Modi hits back at Congress, sets tone for big clash of 2019
Fifty weeks before the next general election for the 17th Lok Sabha and the BJP seems to be ready to don the war paint for the big clash of 2019 with Prime Minister Narendra Modi sounding the bugle in his reply to the President’s address in Parliament.
Taking fresh digs at the Congress for its record on corruption and management of the economy between 2004 to 2014, Modi today made it clear that he will not allow any criticism to go unchallenged – and that he will take the lead in personally and aggressively combating his opponents. In a speech marked with repeated jibes at the Congress, the PM made it clear that he would not surrender even an inch to rivals. Reacting to the speech, many observers of the political scene feel that the PM has made it clear that the fight for 2019 is engaged and while these may be early skirmishes – the tone for the big battle will only become harder in the months ahead.
Modi is known to be an aggressive speaker and never lets go an opportunity to pin down his rivals. That has been his political makeup from the days he was suddenly catapulted to the office of Gujarat Chief Minister in 2002 from an organizational post in the BJP. The attitude has so far brought rich political dividends.
The blame for setting the mood for the next general elections a year in advance does not lay with Prime Minister Modi only. All the parties, BJP allies and the principal opposition, have been acting in a similar manner. The Telugu Desam Party, the Shiv Sena and the Akali Dal, which have been part of the Modi government for the past four years have been making discordant noises in the recent past.

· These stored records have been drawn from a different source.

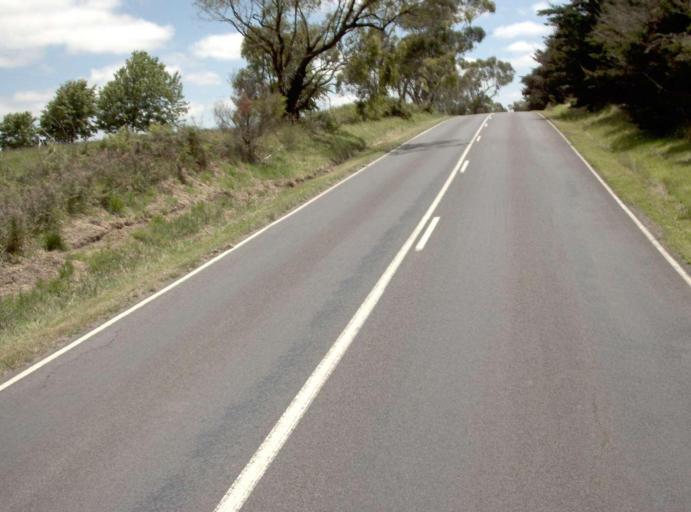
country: AU
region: Victoria
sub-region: Bass Coast
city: North Wonthaggi
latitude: -38.5990
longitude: 146.0195
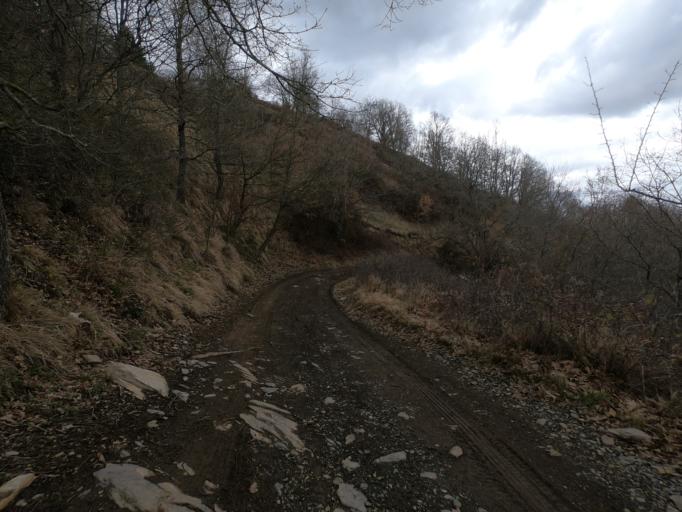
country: IT
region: Liguria
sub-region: Provincia di Imperia
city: Badalucco
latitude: 43.9147
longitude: 7.8790
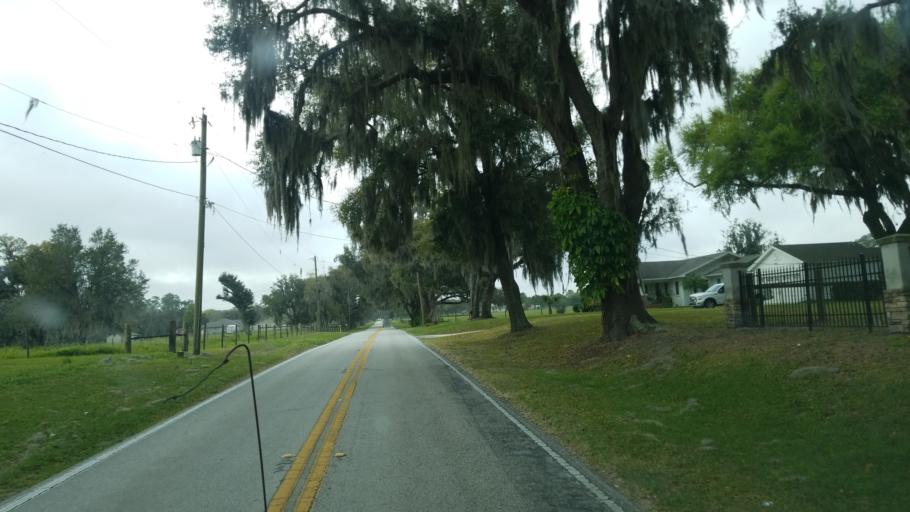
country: US
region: Florida
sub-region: Polk County
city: Kathleen
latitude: 28.1763
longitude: -82.0150
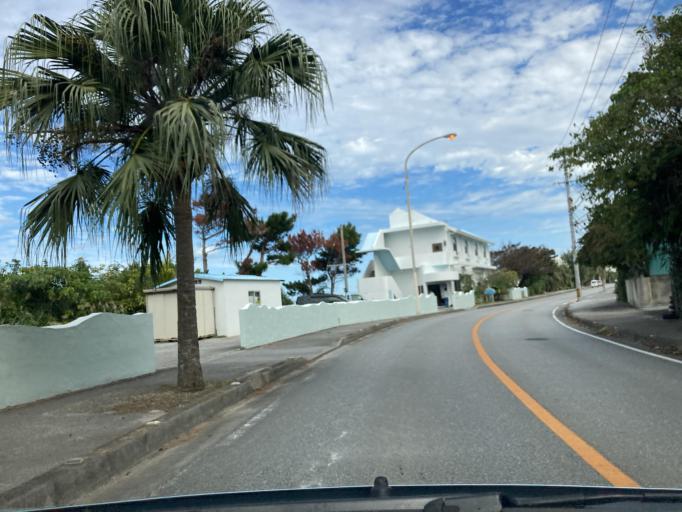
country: JP
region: Okinawa
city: Ishikawa
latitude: 26.4354
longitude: 127.7618
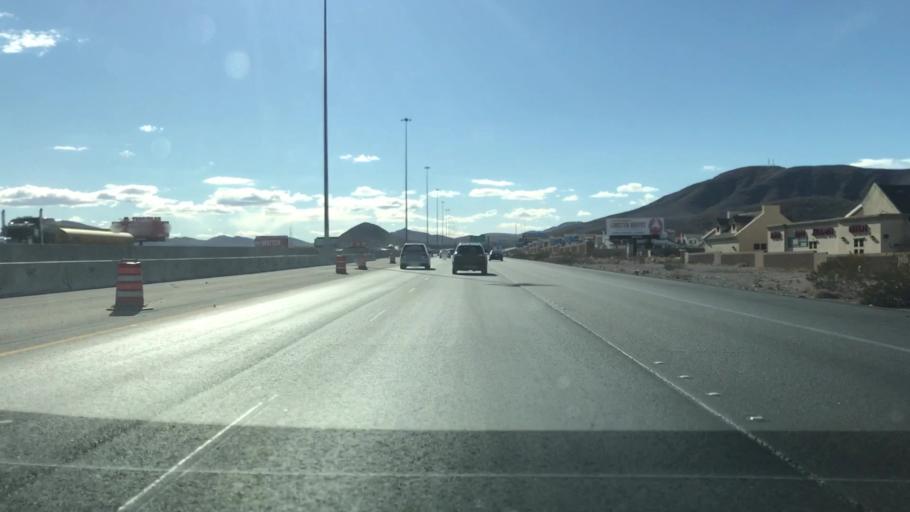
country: US
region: Nevada
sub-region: Clark County
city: Enterprise
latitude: 35.9739
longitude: -115.1815
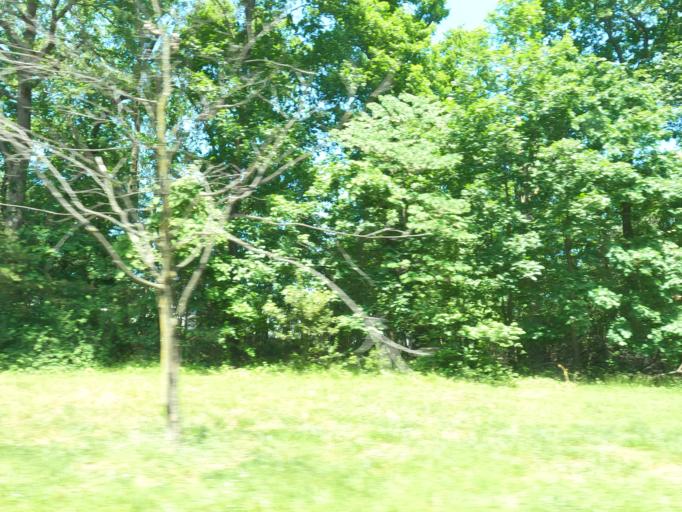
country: US
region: Maryland
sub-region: Howard County
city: Savage
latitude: 39.1771
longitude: -76.8081
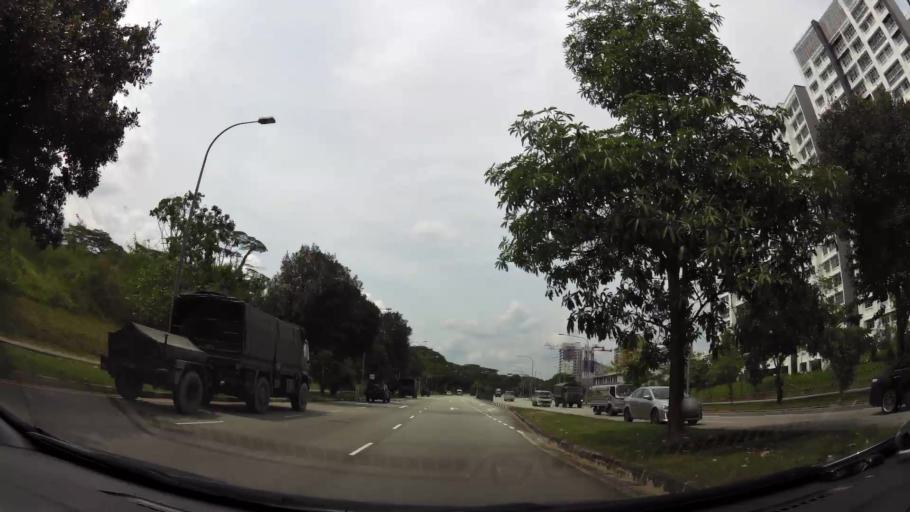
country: MY
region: Johor
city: Johor Bahru
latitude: 1.3724
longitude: 103.7423
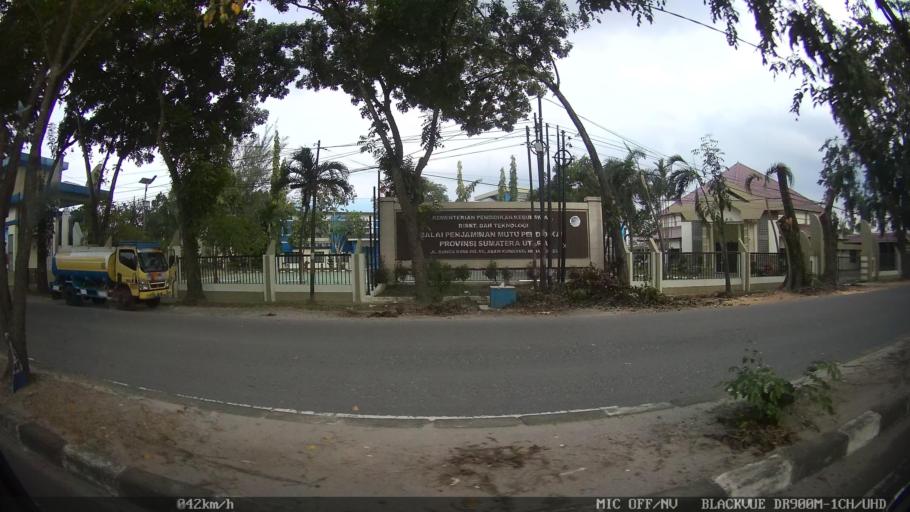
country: ID
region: North Sumatra
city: Sunggal
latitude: 3.5536
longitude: 98.6121
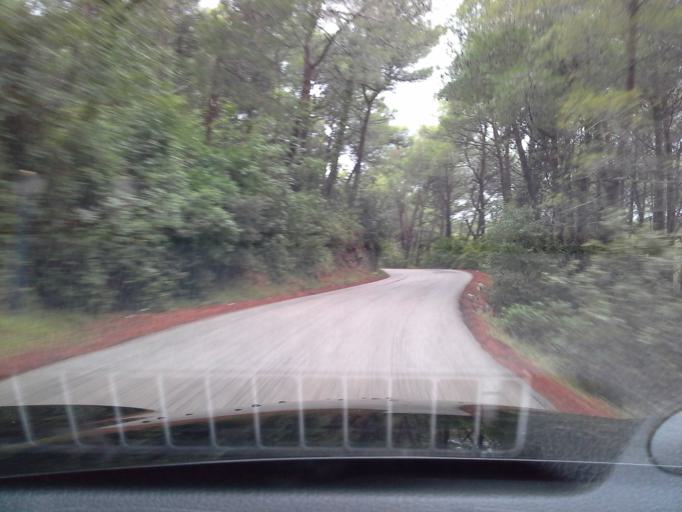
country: HR
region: Primorsko-Goranska
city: Mali Losinj
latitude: 44.5264
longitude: 14.4855
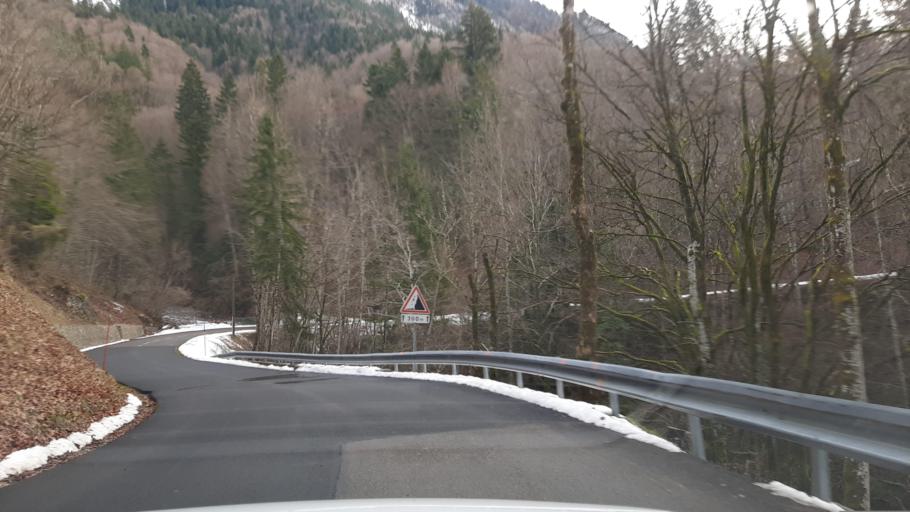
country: FR
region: Rhone-Alpes
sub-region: Departement de la Haute-Savoie
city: Cusy
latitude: 45.6679
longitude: 6.1025
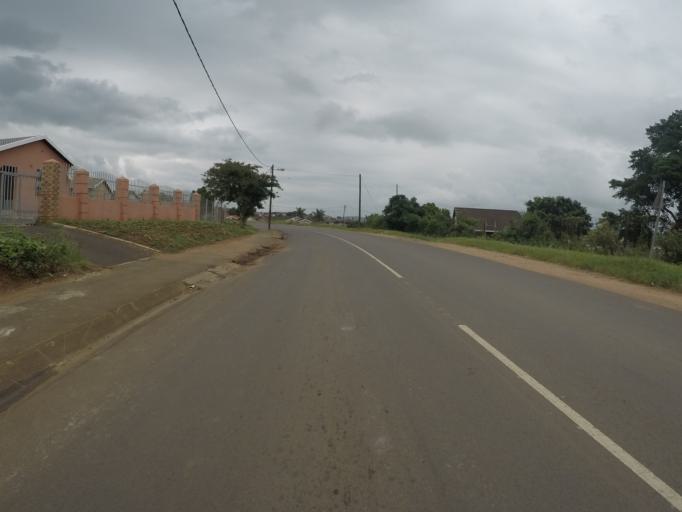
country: ZA
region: KwaZulu-Natal
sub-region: uThungulu District Municipality
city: Empangeni
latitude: -28.7830
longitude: 31.8556
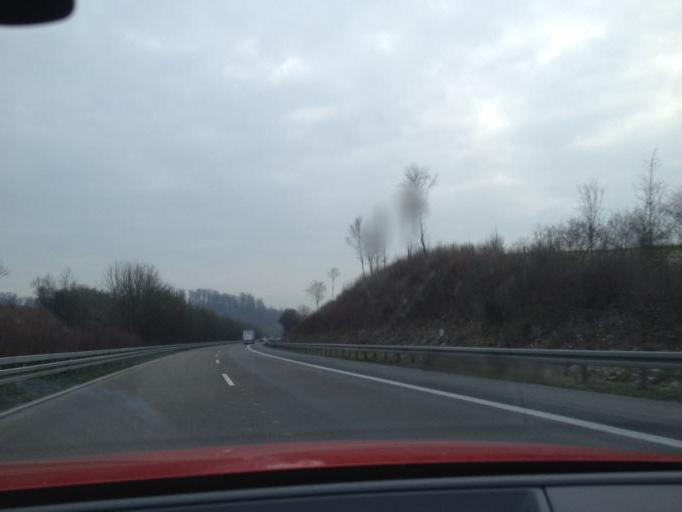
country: DE
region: Hesse
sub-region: Regierungsbezirk Darmstadt
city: Hammersbach
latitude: 50.2291
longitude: 9.0079
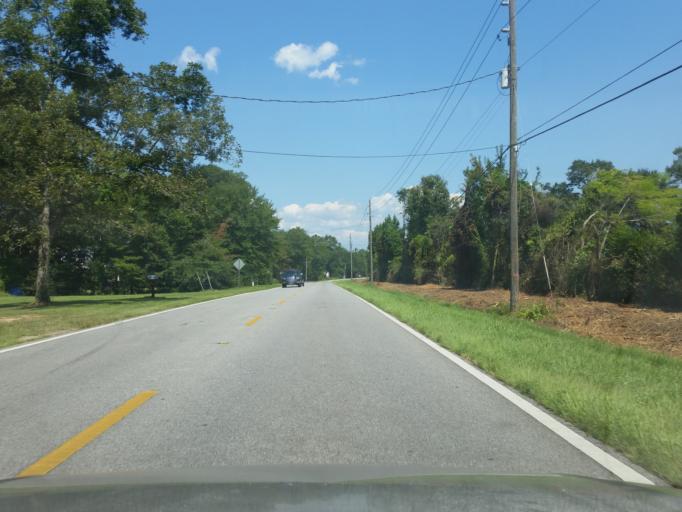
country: US
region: Florida
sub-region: Escambia County
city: Gonzalez
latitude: 30.5899
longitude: -87.3048
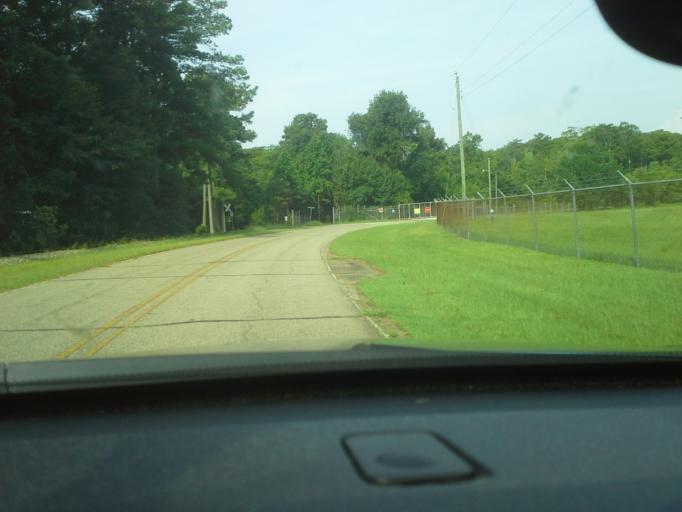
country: US
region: North Carolina
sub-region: Washington County
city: Plymouth
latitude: 35.8623
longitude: -76.7598
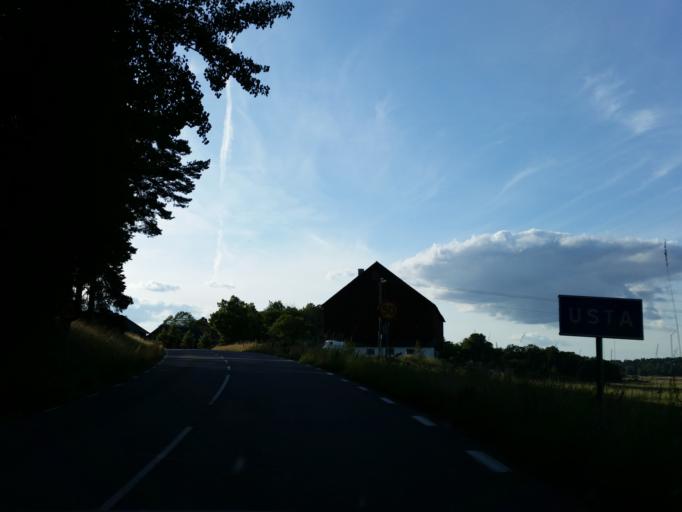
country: SE
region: Stockholm
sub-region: Sodertalje Kommun
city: Molnbo
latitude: 59.0141
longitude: 17.3697
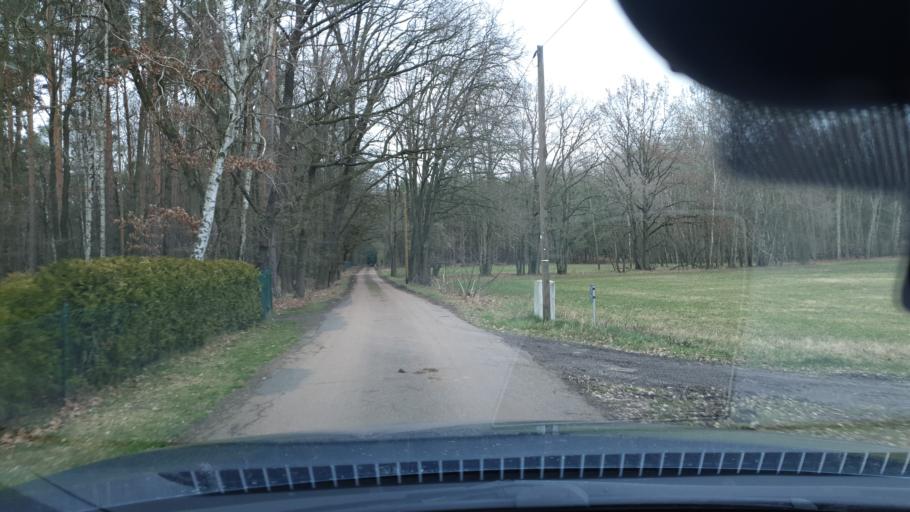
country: DE
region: Saxony-Anhalt
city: Radis
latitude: 51.7481
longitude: 12.5563
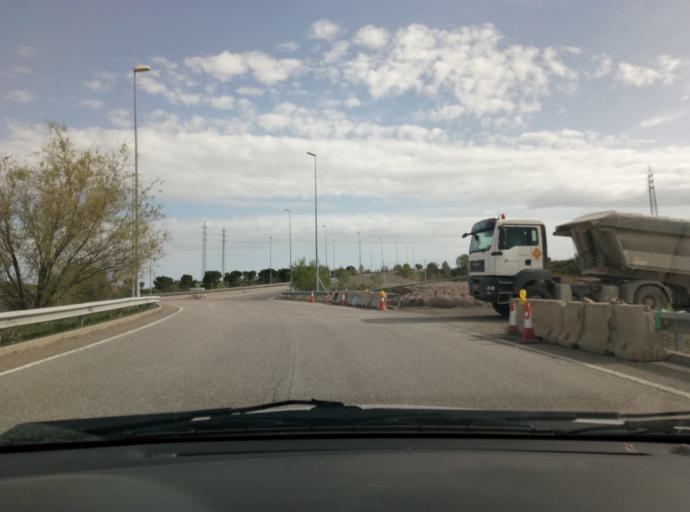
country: ES
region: Catalonia
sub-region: Provincia de Lleida
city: Cervera
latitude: 41.6805
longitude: 1.2840
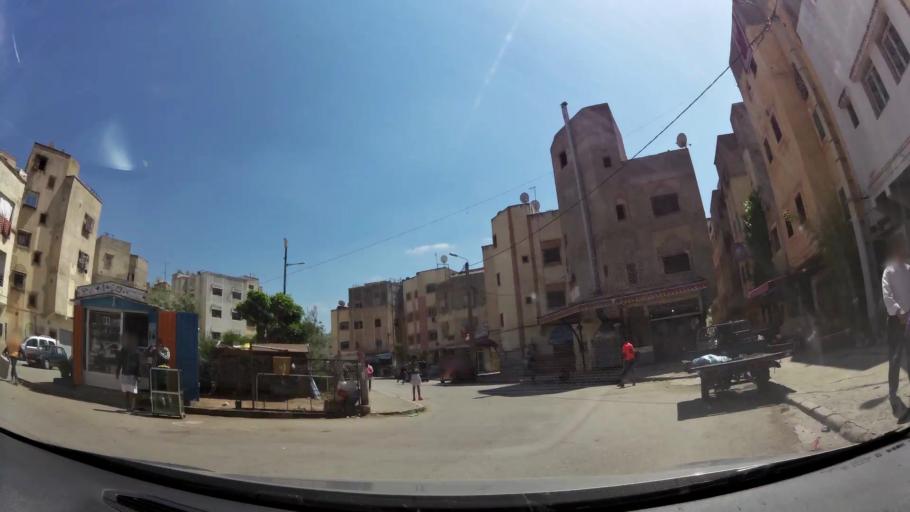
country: MA
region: Fes-Boulemane
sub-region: Fes
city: Fes
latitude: 34.0115
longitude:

The BJP allies have been acting tough largely to cater to their regional constituencies and to strike a hard bargain with the BJP in the run up to the next general elections. The final contours of the ruling coalition as well as the Congress-led opposition would be known only once the elections draw nearer.
A certain churning is already underway in Bihar where the Rashtriya Lok Samata Party (RLSP) of Upendra Khushawa and Hindustani Awam Morcha (HAM) of Jitan Manjhi have moved closer to BJP bête noire Rashtriya Janata Dal president Lalu Prasad Yadav. Both have been aligned to the BJP for the past four years and might have been guided by local consideration in distancing from the BJP.
The principal opposition, Congress party, has been holding discussions with other like-minded parties to put together an alliance to challenge the BJP-led National Democratic Alliance (NDA). The current budget session of Parliament has seen close coordination and cooperation between the non-BJP groups. The Communist Party of India (Marxist) central committee has ruled out any chances of alliance with the Congress. This may result in an alliance between Trinamool Congress and the Congress in West Bengal to keep BJP out of the fray. Recent bye-elections have shown the BJP has emerged as the distant second to Trinamool Congress led by Chief Minister Mamata Banerjee.
The coming months will witness Congress and the BJP locking horns in regional elections. Mehalaya, Nagaland and Tripura, the three north-eastern States will go to polls later this month to elect their Assemblies. Karnataka will be the bellwether State that will elect its Assembly in April. BJP seeks to oust the Congress under Chief Minister Siddaramiah.
Madhya Pradesh, Chhattisgarh, Rajasthan and Mizoram will elect their Assemblies towards the end of the year. The recent bye-election results in Rajasthan have added to the woes. The governments in Madhya Pradesh and Chhattisgarh face anti-incumbency of 15 years and reverses in these States could make the 2019 elections a close call.
But then Modi is a smart politician who is known to spring surprises on his rivals at the last minute.